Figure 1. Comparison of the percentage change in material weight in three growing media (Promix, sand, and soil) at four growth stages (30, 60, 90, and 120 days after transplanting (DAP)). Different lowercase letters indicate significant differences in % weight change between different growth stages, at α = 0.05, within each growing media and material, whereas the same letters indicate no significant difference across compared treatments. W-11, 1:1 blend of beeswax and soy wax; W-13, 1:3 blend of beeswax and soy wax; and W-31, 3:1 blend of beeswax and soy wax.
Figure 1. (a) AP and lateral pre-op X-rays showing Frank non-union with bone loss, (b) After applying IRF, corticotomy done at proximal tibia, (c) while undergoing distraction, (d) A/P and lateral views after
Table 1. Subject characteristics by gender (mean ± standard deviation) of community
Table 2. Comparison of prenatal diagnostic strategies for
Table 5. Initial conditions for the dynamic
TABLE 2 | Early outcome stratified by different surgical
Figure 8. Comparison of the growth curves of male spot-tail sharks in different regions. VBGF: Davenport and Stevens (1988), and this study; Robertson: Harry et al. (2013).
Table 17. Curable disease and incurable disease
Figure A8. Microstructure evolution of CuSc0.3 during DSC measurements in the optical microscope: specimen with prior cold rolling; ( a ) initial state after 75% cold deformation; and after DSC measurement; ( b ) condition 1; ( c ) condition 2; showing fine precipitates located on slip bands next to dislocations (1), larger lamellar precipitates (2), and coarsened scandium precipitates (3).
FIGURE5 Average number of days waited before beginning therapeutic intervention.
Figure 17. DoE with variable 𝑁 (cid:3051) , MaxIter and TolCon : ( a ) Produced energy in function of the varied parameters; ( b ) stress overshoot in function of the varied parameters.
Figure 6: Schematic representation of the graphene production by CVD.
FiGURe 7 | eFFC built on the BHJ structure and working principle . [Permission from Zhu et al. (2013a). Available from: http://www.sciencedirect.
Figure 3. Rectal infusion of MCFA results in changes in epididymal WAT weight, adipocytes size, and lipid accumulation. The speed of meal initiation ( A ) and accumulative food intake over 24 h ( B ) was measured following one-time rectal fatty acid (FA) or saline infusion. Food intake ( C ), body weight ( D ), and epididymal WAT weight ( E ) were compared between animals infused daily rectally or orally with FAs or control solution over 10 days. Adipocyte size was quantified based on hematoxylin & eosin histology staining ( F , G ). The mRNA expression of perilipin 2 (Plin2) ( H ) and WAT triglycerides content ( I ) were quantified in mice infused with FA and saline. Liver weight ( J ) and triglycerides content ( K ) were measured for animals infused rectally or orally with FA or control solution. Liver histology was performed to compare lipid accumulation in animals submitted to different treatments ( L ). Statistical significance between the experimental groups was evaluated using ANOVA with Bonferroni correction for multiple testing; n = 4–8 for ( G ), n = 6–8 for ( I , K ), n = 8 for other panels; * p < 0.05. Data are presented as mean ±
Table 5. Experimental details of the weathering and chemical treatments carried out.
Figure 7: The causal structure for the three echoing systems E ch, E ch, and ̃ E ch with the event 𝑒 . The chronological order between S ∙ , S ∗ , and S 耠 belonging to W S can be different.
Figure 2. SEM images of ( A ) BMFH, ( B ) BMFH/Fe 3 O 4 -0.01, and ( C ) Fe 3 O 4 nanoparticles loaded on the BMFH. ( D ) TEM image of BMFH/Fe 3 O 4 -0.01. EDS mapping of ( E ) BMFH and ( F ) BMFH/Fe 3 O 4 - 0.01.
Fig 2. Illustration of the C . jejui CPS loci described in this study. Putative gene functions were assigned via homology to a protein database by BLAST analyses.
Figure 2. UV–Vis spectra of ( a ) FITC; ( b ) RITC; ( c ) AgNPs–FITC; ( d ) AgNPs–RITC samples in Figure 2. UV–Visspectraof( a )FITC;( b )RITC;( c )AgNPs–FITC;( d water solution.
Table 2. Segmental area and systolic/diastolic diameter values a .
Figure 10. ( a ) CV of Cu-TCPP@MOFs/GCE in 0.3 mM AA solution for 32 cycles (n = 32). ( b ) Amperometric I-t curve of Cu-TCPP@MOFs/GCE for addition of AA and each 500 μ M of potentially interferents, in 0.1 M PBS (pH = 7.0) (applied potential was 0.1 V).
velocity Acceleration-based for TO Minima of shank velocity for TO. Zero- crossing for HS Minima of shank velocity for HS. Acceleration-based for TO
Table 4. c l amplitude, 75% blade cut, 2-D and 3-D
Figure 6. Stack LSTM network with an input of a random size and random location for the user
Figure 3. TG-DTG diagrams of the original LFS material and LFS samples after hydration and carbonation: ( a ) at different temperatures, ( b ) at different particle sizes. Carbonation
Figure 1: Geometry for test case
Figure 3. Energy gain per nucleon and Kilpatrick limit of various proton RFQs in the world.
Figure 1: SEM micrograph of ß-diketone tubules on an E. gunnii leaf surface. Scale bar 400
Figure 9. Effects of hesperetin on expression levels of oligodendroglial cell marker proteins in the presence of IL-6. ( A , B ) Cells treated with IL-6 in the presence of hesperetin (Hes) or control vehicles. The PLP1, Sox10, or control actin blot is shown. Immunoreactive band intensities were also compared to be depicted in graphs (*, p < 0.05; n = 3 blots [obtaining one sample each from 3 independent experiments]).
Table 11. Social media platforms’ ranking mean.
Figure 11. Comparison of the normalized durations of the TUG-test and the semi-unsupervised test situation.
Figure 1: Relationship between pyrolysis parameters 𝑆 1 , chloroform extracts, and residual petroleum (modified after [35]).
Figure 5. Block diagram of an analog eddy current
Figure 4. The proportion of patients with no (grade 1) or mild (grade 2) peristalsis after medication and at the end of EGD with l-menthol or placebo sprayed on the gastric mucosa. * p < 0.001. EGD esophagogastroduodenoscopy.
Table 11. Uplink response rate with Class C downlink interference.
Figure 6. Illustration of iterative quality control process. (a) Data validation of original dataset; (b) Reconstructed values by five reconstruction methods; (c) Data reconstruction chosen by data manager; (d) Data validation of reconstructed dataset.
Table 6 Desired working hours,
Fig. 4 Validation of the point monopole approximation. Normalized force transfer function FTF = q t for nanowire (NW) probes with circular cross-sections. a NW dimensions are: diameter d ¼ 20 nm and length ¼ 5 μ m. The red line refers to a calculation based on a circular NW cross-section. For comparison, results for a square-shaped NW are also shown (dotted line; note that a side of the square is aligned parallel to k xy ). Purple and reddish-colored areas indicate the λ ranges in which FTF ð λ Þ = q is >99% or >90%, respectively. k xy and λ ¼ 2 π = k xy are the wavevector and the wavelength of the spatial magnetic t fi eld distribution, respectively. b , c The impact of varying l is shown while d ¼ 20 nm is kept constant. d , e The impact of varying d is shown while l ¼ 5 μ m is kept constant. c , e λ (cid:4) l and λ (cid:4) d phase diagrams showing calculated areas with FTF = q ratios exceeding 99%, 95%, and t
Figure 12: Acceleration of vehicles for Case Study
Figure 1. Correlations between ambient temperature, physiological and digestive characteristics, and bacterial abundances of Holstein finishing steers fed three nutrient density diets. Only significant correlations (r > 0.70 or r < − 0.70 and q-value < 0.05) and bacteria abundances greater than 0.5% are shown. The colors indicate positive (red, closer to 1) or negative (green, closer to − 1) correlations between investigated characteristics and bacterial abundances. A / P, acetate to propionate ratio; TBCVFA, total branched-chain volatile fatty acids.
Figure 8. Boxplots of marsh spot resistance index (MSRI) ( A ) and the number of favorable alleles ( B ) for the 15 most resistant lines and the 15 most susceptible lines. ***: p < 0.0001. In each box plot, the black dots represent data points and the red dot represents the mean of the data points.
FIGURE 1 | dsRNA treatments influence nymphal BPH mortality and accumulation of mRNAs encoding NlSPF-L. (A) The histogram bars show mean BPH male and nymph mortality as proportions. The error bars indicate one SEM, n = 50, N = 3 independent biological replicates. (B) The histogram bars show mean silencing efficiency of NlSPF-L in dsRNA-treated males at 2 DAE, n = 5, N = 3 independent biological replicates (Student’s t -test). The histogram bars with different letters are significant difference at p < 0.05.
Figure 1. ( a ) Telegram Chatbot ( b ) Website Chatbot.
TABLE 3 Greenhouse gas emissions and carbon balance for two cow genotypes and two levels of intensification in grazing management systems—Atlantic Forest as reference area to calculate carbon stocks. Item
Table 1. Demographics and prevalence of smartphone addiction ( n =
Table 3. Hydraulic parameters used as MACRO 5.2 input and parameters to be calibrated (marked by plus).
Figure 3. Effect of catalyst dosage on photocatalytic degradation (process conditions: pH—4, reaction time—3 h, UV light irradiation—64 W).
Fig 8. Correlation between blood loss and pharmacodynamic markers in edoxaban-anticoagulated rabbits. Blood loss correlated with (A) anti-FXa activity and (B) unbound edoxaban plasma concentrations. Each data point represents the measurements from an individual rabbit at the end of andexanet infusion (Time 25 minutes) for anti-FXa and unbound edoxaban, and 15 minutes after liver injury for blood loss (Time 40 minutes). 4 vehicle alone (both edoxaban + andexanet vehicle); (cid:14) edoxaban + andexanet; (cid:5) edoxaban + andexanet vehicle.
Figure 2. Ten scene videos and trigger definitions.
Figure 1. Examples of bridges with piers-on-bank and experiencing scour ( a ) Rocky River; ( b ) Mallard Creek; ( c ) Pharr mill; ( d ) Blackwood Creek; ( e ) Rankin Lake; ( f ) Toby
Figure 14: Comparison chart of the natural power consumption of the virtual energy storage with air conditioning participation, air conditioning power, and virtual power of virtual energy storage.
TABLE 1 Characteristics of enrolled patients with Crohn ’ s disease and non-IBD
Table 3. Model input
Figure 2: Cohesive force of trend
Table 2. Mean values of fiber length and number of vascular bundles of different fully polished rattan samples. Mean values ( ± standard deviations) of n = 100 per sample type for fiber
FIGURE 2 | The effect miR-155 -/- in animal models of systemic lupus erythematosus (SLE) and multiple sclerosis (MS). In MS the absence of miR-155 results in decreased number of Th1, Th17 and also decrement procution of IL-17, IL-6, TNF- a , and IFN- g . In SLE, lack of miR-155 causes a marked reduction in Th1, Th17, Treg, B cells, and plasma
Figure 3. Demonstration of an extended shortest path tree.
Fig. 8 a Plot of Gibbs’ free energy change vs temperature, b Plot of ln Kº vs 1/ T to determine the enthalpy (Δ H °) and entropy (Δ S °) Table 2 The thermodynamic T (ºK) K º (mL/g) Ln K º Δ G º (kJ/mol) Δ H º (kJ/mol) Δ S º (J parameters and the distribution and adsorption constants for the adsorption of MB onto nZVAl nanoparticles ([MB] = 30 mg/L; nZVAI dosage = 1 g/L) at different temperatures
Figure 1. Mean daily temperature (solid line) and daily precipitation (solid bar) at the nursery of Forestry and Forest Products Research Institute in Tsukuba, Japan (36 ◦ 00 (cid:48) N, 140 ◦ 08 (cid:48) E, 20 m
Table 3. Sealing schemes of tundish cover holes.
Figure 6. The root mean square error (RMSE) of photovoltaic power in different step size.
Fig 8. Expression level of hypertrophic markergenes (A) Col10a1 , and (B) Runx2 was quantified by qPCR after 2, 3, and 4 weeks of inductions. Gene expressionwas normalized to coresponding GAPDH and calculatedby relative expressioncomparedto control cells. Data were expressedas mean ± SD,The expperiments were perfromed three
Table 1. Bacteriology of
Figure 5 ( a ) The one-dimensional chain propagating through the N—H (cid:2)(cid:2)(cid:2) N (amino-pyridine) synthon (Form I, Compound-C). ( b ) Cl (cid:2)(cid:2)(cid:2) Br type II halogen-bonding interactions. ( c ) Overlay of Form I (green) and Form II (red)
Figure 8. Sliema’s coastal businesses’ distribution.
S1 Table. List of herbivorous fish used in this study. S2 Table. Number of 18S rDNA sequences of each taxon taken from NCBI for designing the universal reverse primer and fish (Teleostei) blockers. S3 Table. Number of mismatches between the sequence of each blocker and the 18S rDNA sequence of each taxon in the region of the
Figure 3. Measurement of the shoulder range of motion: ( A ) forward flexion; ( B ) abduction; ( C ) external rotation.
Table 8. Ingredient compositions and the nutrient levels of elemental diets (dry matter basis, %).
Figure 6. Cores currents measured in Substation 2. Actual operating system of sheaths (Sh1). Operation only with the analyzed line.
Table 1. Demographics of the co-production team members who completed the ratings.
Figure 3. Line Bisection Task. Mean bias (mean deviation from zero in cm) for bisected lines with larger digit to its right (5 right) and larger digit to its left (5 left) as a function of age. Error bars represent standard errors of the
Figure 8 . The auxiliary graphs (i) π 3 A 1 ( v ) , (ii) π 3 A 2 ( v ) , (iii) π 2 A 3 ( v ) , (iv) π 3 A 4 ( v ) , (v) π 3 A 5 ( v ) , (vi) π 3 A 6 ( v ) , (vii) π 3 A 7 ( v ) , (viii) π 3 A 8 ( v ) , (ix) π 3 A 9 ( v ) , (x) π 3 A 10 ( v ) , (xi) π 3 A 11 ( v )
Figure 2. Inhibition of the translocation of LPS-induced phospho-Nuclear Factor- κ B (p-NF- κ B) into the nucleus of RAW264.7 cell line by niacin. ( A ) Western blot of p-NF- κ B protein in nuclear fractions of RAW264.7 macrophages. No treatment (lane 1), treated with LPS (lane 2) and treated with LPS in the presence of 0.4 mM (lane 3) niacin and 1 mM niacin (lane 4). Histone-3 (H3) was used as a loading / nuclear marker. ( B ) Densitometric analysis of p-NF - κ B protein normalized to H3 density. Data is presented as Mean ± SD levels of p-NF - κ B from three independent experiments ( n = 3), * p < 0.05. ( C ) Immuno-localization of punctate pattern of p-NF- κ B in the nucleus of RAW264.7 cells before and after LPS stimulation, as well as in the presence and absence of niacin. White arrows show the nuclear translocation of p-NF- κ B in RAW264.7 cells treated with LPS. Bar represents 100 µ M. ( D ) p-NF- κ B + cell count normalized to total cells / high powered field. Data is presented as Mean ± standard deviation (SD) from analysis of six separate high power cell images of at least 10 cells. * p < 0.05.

*-*-*

WORK INSTRUCTION: Copy out the entries exactly. Begin at the first line and end with the line that has "TABLE 2 | Early".

ANSWER TO THIS PROBLEM:
Figure 1. Comparison of the percentage change in material weight in three growing media (Promix, sand, and soil) at four growth stages (30, 60, 90, and 120 days after transplanting (DAP)). Different lowercase letters indicate significant differences in % weight change between different growth stages, at α = 0.05, within each growing media and material, whereas the same letters indicate no significant difference across compared treatments. W-11, 1:1 blend of beeswax and soy wax; W-13, 1:3 blend of beeswax and soy wax; and W-31, 3:1 blend of beeswax and soy wax.
Figure 1. (a) AP and lateral pre-op X-rays showing Frank non-union with bone loss, (b) After applying IRF, corticotomy done at proximal tibia, (c) while undergoing distraction, (d) A/P and lateral views after
Table 1. Subject characteristics by gender (mean ± standard deviation) of community
Table 2. Comparison of prenatal diagnostic strategies for
Table 5. Initial conditions for the dynamic
TABLE 2 | Early outcome stratified by different surgical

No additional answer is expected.